In So Many Beginnings, Bethany C. Morrow (A Song Below Water) proves up to the challenge of remixing Louisa May Alcott’s most famous work: Little Women.
Like Alcott’s novel, So Many Beginnings takes place during the American Civil War. However, the experiences faced by Morrow’s March sisters—formerly enslaved young Black women—are drastically different from those of Alcott’s more sheltered white family.
In the wake of President Abraham Lincoln’s Emancipation Proclamation, the Marches have settled on Roanoke Island, along North Carolina’s Outer Banks. Readers may be familiar with Roanoke Island's mysterious history during the colonial period, but few are aware that it was home to a colony of free, formerly enslaved people during the Civil War. As Morrow notes in an afterword, she didn't learn about this history until researching the novel. Roanoke, and a handful of other settlements like it, were considered “contraband camps” by the Union. “Black folk were spoils of war, if they were more than a nuisance,” Morrow writes, “and their greatest value was in not being available to serve the Confederacy.
On Roanoke, the March sisters soon realize that they’ve exchanged the brutality and dehumanization of enslavement for the paternalism and disrespect of Union forces, missionary teachers and other white people who have come to the island to dictate what young Black people should learn, where they should live and even how they should dress.
Morrow’s nuanced take on what life was like for newly freed Black people at this time will prompt readers to reconsider the simplistic good vs. evil, North vs.

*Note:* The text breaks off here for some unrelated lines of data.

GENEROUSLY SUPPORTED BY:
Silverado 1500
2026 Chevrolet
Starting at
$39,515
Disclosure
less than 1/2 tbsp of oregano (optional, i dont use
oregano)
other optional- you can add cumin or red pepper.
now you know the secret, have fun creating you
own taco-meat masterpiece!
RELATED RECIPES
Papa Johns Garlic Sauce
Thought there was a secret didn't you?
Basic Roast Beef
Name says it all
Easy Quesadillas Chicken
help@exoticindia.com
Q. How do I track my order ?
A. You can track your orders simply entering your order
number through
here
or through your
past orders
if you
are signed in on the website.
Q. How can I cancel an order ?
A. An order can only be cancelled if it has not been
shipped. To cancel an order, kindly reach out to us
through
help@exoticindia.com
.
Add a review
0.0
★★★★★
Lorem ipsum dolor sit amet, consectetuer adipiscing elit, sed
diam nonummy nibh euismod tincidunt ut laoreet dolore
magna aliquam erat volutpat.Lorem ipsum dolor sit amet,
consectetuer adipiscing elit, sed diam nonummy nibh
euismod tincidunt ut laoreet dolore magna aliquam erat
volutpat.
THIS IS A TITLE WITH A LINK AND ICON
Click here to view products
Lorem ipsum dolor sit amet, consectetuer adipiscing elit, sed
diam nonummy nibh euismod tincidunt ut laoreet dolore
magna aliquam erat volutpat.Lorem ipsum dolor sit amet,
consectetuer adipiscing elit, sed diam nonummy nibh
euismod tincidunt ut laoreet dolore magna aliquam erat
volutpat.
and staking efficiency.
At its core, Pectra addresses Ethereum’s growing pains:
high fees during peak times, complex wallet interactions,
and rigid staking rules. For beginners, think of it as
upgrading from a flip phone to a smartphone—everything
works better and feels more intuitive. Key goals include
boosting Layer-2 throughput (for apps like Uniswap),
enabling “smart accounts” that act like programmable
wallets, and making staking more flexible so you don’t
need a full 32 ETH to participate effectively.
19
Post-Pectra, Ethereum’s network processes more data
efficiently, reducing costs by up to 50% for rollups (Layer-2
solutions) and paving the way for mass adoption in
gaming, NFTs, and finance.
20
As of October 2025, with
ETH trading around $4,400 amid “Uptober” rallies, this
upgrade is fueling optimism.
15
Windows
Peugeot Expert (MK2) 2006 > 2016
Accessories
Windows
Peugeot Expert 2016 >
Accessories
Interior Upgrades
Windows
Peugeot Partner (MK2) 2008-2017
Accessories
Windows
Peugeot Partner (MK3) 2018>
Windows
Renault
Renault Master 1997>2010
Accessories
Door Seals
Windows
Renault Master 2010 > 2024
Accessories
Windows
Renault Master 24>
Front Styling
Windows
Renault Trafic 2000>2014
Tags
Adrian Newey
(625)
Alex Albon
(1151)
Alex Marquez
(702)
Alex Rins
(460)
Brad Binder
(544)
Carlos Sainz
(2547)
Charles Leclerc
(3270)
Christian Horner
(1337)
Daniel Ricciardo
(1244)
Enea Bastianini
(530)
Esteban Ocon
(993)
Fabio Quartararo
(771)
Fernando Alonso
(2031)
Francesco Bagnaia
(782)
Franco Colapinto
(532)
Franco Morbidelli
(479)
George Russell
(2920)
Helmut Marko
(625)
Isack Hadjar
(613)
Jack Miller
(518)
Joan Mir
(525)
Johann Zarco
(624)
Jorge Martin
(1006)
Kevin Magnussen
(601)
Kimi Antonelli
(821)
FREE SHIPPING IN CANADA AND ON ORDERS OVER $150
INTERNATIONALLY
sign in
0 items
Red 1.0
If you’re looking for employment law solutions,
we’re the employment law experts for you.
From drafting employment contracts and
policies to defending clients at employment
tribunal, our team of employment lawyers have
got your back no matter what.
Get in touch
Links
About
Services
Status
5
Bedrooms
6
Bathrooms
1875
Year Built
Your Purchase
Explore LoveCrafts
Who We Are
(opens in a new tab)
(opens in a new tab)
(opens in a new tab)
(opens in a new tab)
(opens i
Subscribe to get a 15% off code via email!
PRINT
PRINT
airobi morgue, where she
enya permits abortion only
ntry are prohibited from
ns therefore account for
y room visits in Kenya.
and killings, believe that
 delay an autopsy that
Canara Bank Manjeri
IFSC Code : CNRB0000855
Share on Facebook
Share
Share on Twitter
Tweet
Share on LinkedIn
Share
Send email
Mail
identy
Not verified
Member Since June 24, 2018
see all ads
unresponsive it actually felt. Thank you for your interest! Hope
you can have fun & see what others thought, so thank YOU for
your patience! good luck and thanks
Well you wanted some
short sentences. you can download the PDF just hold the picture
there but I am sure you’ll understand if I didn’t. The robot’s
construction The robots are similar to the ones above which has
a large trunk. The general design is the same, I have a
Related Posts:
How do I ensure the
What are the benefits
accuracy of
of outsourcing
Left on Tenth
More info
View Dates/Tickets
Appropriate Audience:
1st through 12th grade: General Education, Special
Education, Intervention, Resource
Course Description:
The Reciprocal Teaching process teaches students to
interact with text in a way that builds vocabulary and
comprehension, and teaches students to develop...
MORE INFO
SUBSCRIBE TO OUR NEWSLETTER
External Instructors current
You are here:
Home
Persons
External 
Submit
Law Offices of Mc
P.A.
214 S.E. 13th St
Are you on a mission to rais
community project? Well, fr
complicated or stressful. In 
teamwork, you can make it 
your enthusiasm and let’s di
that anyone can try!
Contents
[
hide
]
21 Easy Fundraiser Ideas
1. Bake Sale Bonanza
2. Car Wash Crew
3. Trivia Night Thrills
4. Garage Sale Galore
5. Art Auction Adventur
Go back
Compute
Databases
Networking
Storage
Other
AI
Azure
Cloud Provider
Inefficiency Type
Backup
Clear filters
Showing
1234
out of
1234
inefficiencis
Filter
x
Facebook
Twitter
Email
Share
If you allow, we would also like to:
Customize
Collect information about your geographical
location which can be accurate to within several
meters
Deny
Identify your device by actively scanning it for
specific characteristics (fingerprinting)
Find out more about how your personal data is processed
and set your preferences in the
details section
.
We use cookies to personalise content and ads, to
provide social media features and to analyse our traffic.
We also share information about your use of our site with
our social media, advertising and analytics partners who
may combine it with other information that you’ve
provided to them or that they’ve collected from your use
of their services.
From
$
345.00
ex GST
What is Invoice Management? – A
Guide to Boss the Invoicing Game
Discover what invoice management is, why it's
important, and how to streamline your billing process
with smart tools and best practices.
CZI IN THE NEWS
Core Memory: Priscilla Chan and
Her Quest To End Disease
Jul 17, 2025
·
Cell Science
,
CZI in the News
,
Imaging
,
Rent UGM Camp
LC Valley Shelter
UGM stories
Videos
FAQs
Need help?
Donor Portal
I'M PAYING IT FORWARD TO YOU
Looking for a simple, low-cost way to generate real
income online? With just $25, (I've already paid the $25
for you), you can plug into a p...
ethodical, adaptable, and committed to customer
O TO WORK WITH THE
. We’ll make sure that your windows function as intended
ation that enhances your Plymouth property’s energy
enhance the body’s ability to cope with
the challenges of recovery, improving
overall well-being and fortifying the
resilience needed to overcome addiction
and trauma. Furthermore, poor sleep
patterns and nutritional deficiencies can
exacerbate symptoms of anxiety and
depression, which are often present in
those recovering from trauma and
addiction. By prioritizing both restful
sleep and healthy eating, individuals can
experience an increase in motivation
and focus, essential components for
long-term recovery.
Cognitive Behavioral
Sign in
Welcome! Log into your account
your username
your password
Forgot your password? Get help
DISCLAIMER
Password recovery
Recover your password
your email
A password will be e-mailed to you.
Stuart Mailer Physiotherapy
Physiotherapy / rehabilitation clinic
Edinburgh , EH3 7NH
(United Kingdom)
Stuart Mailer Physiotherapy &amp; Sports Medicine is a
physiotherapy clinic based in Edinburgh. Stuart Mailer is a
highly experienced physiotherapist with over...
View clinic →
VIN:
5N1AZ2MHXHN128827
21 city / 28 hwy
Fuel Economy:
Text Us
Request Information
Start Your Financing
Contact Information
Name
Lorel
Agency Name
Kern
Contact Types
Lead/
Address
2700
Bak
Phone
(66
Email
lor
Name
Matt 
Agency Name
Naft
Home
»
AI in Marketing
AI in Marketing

South mythologies that characterize too many Civil War narratives. Morrow also skillfully incorporates cultural divisions between Southern Black people like the Marches, who lived through enslavement, with those of Northerners who never experienced enslavement firsthand.
Part of the new Remixed Classics series, which reinterprets canonical texts like Treasure Island and Wuthering Heights through diverse cultural lenses, So Many Beginnings contains twists that will surprise even the most devoted Little Women fans. In addition to shedding light on a lesser-known chapter of American history, Morrow takes creative (and for many readers, long-desired) liberties with the fates of the four March sisters. Alcott fans and newcomers alike will find much to appreciate in Morrow’s sophisticated remix.